Research on Exceptional Human Experiences
This three-part Research Group will involve faculty and student explorations of various aspects of exceptional human experiences (mystical/unitive, psychic, transpersonal, and transformative experiences). We will emphasize the rich description, life impacts, meanings, interpretations, implications, and possible practical applications of such experiences. In the Research Group projects we will pay particular attention to (a) the role and power of intention in these experiences; (b) time-related aspects of these experiences; and (c) the relevance of such experiences to typically unquestioned premises and assumptions of science, psychology, and various spiritual and wisdom traditions.
The Research Group will begin with students assisting in the development, conduct, and extension of present faculty research projects. Specifically, students will contribute to, and support in some way, William Braud’s research and thinking regarding exceptional human experiences, the power of intention, time-related “anomalies,” and questioning premises and assumptions. Thereafter, students will be encouraged to design and conduct projects that are variants of the initial projects. The three-part course will involve combinations of collaborative and individual projects of research and scholarship.

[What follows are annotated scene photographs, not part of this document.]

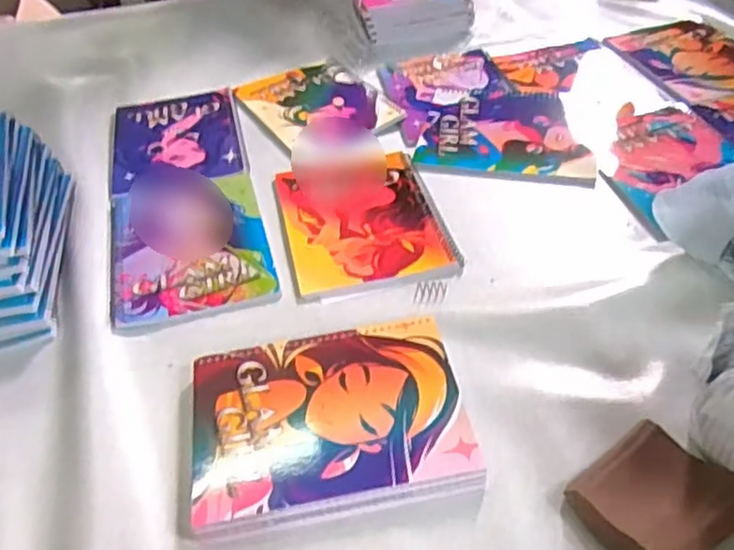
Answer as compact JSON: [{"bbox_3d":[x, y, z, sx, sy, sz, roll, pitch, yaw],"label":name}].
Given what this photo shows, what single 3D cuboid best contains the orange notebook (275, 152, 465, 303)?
[{"bbox_3d":[-0.007,-0.058,0.678,0.155,0.007,0.198,-12,42,-6],"label":"orange notebook"}]

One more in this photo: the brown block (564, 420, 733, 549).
[{"bbox_3d":[0.185,0.142,0.435,0.097,0.022,0.083,-26,46,-21],"label":"brown block"}]

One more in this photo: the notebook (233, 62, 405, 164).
[{"bbox_3d":[-0.061,-0.213,0.844,0.145,0.007,0.204,-25,46,-20],"label":"notebook"}]

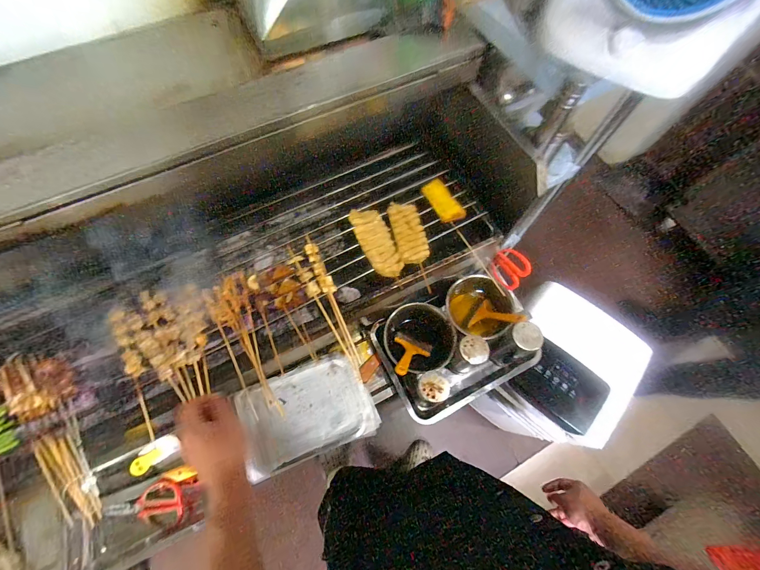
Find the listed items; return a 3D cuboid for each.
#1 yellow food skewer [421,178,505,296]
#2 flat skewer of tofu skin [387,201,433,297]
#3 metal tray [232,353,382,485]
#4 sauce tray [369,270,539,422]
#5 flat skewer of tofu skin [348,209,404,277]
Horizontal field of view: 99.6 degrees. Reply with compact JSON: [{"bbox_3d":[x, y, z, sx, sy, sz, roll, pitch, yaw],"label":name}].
[{"bbox_3d":[0.184,-0.111,0.676,0.053,0.018,0.285,-28,72,-11],"label":"yellow food skewer"},{"bbox_3d":[0.068,-0.084,0.664,0.063,0.018,0.206,-11,70,-6],"label":"flat skewer of tofu skin"},{"bbox_3d":[-0.164,0.281,0.720,0.287,0.032,0.195,-20,71,-9],"label":"metal tray"},{"bbox_3d":[0.170,0.139,0.744,0.313,0.177,0.244,-24,72,-10],"label":"sauce tray"},{"bbox_3d":[-0.007,-0.093,0.668,0.067,0.025,0.175,-19,71,-8],"label":"flat skewer of tofu skin"}]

Research Group: Peace Psychology
The field of psychology has a long history of contributing to the development, implementation, advocacy, and evaluation of public policies, but not always in the interest of peace and social justice. This research group has been exploring the various dimensions of peace psychology, and the contributions psychology can make to the process of conflict resolution and the elimination of violence in the 21st Century. As we continue to review the most current research, we will also continue the work we have done in the past on a project that will further the research effort.

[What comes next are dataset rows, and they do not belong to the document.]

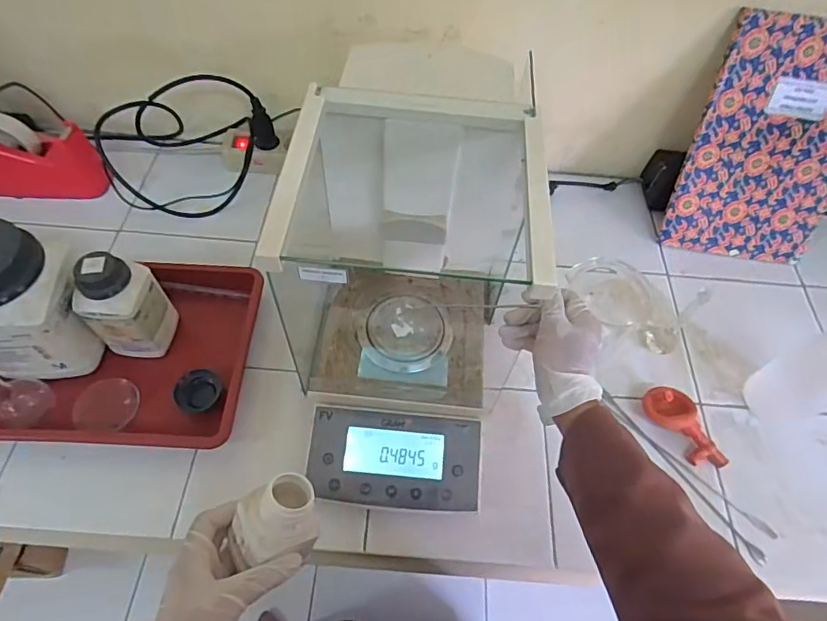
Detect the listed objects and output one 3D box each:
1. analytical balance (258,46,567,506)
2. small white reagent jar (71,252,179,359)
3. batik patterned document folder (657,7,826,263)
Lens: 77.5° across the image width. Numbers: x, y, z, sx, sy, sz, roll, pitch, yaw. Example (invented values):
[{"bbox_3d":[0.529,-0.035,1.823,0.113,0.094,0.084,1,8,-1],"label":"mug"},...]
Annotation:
[{"bbox_3d":[-0.024,0.006,0.521,0.240,0.303,0.309,5,57,0],"label":"analytical balance"},{"bbox_3d":[-0.337,-0.003,0.598,0.071,0.149,0.067,3,57,-2],"label":"small white reagent jar"},{"bbox_3d":[0.500,-0.226,0.714,0.220,0.307,0.013,8,27,0],"label":"batik patterned document folder"}]

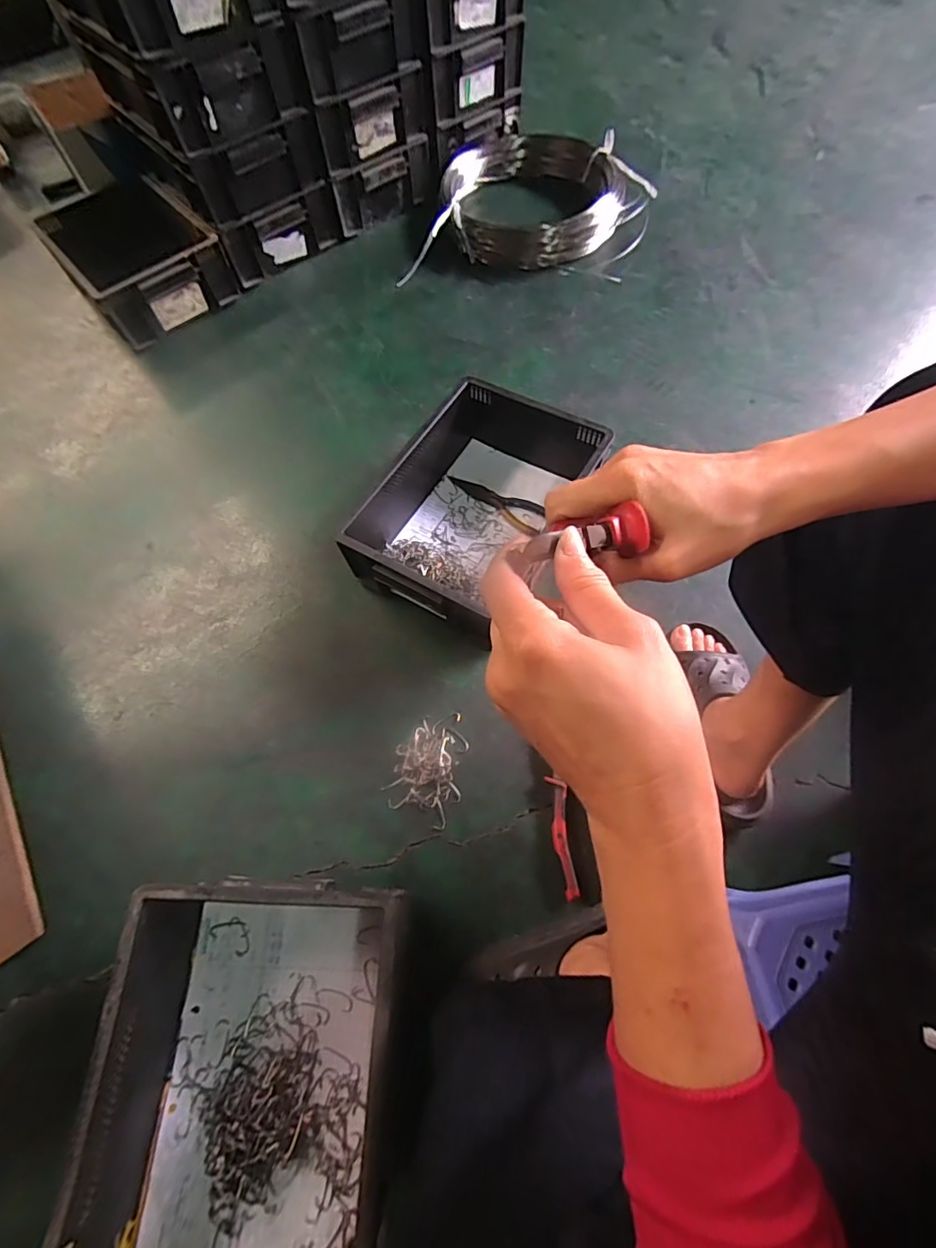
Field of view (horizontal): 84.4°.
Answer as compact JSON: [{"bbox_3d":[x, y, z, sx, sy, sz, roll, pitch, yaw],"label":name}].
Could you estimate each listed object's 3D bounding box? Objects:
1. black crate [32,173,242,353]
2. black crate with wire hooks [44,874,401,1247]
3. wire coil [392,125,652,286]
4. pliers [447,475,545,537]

Taoism and Existential Psychology
This course explores the Taoist and existentialist perspectives on the human predicament and the means to its resolution, particularly in terms of theory and practice in psychotherapy. We will examine the historical origins, cultural context, major tenets, and practices of each enterprise. Clinical relevance of views of the self (assuming there is one), interpersonal life, health, illness, freedom, meaning, alienation, and death. Emphasis will be placed on the on encounter and dialogue between these two traditions, rather than synthesis or integration.